* **About this exercise**
Which lines make up the answer? Those from the line with "Haute Autorité de Santé le" through the end of the data; reproduce them exactly.

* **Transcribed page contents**
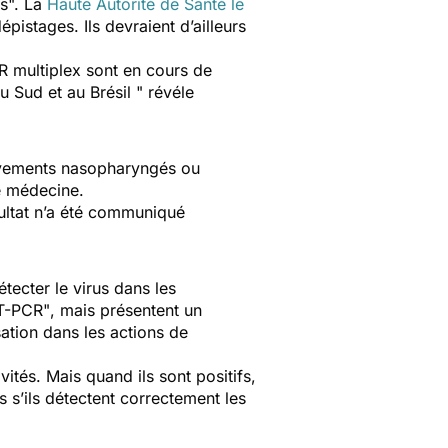
s
". La
Haute Autorité de Santé le
pistages. Ils devraient d’ailleurs
 multiplex sont en cours de
u Sud et au Brésil
" révéle
lèvements nasopharyngés ou
e médecine.
ultat n’a été communiqué
étecter le virus dans les
RT-PCR"
, mais présentent un
sation dans les actions de
tés. Mais quand ils sont positifs,
as s’ils détectent correctement les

* **Result of this task**
Haute Autorité de Santé le
pistages. Ils devraient d’ailleurs
 multiplex sont en cours de
u Sud et au Brésil
" révéle
lèvements nasopharyngés ou
e médecine.
ultat n’a été communiqué
étecter le virus dans les
RT-PCR"
, mais présentent un
sation dans les actions de
tés. Mais quand ils sont positifs,
as s’ils détectent correctement les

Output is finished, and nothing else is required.